▸ **Excerpted text**:
*** Block opens ***

Some people still picture scientists dressed in lab coats, madly scribbling mathematical formulas on a chalkboard, or as swashbuckling Indiana Jones-types beating up on bad guys and cracking wise. But nothing could be further than the truth.

Such is the case for the winners of the Association for Computing Machinery’s prestigious Gordon Bell Prize in 2015. Their achievement: the most realistic simulation of the earth’s interior dynamics.

Thanks to their work, which included the development of advanced numerical algorithms to run on massively parallel systems—the IBM Sequoia BlueGene*/Q (BG/Q), located at the Lawrence Livermore National Laboratory in this case—and a rethinking of the end-to-end computational frameworks of such systems, they now have a better understanding of plate tectonics in relation to earthquakes and volcanic activity.

“Today, one of the interesting aspects of this work is demonstrating that these machines can be used efficiently for large, tightly coupled problems and that one can optimize codes to actually get good performance.”
—Georg Stadler, associate professor, Courant Institute of Mathematical Sciences, New York University

The team’s collaborative and discipline-diverse effort resulted in innovative algorithms that led the team’s code to reach a world-record 97 percent parallel efficiency in scaling the solver to 1.6 million cores. A few of the great minds behind this achievement are Michael Gurnis, director, Seismological Laboratory, California Institute of Technology; Georg Stadler, associate professor, Courant Institute of Mathematical Sciences, New York University; and Cristiano Malossi, research staff member, Foundations of Cognitive Solutions Group, IBM Research–Zurich.

IBM Systems Magazine (ISM): Why is the development of your simulation so important?

*** Block closes ***

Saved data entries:
*** Block opens ***

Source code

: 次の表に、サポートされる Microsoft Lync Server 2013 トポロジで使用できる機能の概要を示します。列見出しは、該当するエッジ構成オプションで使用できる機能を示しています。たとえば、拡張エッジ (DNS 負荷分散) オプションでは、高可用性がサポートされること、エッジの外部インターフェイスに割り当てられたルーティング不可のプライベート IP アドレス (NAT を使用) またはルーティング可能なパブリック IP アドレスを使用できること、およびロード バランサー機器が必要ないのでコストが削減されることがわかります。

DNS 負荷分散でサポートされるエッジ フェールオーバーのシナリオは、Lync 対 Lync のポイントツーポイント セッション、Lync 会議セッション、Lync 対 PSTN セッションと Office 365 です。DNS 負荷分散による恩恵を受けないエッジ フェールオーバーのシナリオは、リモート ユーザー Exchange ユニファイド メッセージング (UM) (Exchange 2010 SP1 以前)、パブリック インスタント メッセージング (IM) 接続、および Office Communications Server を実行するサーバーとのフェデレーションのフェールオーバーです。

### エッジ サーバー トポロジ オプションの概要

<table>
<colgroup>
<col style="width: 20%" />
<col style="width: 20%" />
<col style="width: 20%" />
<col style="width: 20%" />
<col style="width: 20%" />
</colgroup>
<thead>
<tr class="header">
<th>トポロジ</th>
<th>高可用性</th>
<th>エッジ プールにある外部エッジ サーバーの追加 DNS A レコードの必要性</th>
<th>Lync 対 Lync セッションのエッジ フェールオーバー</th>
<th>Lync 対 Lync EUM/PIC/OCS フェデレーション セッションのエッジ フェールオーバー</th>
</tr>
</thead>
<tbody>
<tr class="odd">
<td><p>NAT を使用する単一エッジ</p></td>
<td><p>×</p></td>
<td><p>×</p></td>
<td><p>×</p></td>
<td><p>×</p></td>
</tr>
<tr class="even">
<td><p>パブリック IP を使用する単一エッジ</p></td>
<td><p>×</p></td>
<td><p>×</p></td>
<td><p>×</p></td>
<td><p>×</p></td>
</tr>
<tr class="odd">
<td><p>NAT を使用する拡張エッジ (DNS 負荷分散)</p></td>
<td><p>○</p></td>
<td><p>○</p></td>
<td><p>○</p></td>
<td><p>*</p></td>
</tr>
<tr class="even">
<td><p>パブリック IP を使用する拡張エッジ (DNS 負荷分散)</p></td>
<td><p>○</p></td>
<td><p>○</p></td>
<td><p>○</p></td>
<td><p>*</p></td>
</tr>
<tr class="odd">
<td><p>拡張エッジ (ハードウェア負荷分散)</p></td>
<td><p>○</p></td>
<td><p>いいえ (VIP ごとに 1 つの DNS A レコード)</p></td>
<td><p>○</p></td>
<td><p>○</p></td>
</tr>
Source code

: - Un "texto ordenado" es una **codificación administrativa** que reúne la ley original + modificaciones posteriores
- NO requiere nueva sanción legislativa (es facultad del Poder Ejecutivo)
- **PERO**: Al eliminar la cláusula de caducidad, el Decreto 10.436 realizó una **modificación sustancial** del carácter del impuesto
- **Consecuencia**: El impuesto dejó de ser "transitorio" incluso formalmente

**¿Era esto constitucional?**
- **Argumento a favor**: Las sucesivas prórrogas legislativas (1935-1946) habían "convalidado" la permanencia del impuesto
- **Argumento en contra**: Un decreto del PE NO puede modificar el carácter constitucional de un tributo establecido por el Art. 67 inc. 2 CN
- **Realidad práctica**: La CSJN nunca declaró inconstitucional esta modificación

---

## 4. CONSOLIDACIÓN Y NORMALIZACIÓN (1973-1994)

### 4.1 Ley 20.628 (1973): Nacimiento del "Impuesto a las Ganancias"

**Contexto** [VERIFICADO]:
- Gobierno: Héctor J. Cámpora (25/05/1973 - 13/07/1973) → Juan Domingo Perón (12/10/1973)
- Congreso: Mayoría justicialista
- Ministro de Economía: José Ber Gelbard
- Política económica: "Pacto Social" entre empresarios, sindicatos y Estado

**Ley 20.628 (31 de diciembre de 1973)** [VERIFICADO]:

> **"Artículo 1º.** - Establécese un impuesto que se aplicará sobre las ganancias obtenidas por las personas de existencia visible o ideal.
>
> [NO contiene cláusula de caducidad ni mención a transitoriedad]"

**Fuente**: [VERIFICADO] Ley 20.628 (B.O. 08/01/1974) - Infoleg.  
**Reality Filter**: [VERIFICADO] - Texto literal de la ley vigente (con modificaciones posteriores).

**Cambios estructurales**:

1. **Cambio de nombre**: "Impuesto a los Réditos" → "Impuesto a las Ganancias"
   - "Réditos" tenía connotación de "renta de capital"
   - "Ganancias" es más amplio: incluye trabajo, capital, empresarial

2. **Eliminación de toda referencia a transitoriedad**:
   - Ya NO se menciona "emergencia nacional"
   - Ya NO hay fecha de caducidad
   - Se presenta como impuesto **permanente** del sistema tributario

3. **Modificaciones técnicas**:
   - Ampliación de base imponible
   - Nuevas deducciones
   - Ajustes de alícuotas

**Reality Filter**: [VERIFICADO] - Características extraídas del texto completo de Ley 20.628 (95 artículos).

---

*** Block closes ***

▸ **To do**:
a) In the rows, starting at the beginning and going through the line with "### エッジ サーバー トポロジ オプションの概要", swap "フェールオーバー" for "フェイルオーバー" and write those lines out again with nothing else changed.
b) Pick up the piece about the Gordon Bell Prize–winning simulation of the earth's interior and keep writing from the point it stops.

▸ **Answers by task**:
a)
Source code

: 次の表に、サポートされる Microsoft Lync Server 2013 トポロジで使用できる機能の概要を示します。列見出しは、該当するエッジ構成オプションで使用できる機能を示しています。たとえば、拡張エッジ (DNS 負荷分散) オプションでは、高可用性がサポートされること、エッジの外部インターフェイスに割り当てられたルーティング不可のプライベート IP アドレス (NAT を使用) またはルーティング可能なパブリック IP アドレスを使用できること、およびロード バランサー機器が必要ないのでコストが削減されることがわかります。

DNS 負荷分散でサポートされるエッジ フェイルオーバーのシナリオは、Lync 対 Lync のポイントツーポイント セッション、Lync 会議セッション、Lync 対 PSTN セッションと Office 365 です。DNS 負荷分散による恩恵を受けないエッジ フェイルオーバーのシナリオは、リモート ユーザー Exchange ユニファイド メッセージング (UM) (Exchange 2010 SP1 以前)、パブリック インスタント メッセージング (IM) 接続、および Office Communications Server を実行するサーバーとのフェデレーションのフェイルオーバーです。

### エッジ サーバー トポロジ オプションの概要

b)
Michael Gurnis (MG):
A long-standing question is the science of what drives the plates. Why do the plates move on the earth’s surface, and why do the continents move around at the velocities they do? We generally understand the physics of this problem, but many unknowns remain unanswered. We don’t know exactly how the plates—such as the Pacific Plate that slides beneath Japan or the Nazca Plate, which is going beneath South America—and the forces pulling down on them bring them into the earth’s interior or how the energy is released.

Those are big problems because, ultimately, the ignorance of how this manifests itself results in a lack of understanding why we have great earthquakes and where they occur. What we’re trying to do is develop a framework in which we can put the physics we think are important into a computer model that’s connecting with different kinds of measurements we make near the earth’s surface.

The problem from the physics and computational perspectives is that in order to partly solve this problem, people have had to leave out an important part of the mechanics, which has two attributes. One is multiscale.

For example, the Pacific Plate is about 14,000 km across, from the eastern Pacific all the way to where it moves beneath Japan, but we don’t know the exact fault-length scale where one plate slips by another. It could be a kilometer in thickness, several meters or hundreds of meters. We don’t know.

It’s also both a solid problem and a fluid problem. So, the mechanical strength of the material varies by maybe 10 orders of magnitude over distances of tens of kilometers. No one had a numerical method that could solve this on a global scale. People have done what we call toy problems, where you do a little problem of just one particular plate boundary, but they’ve never scaled up to the whole earth. That’s what we’ve done here for the first time.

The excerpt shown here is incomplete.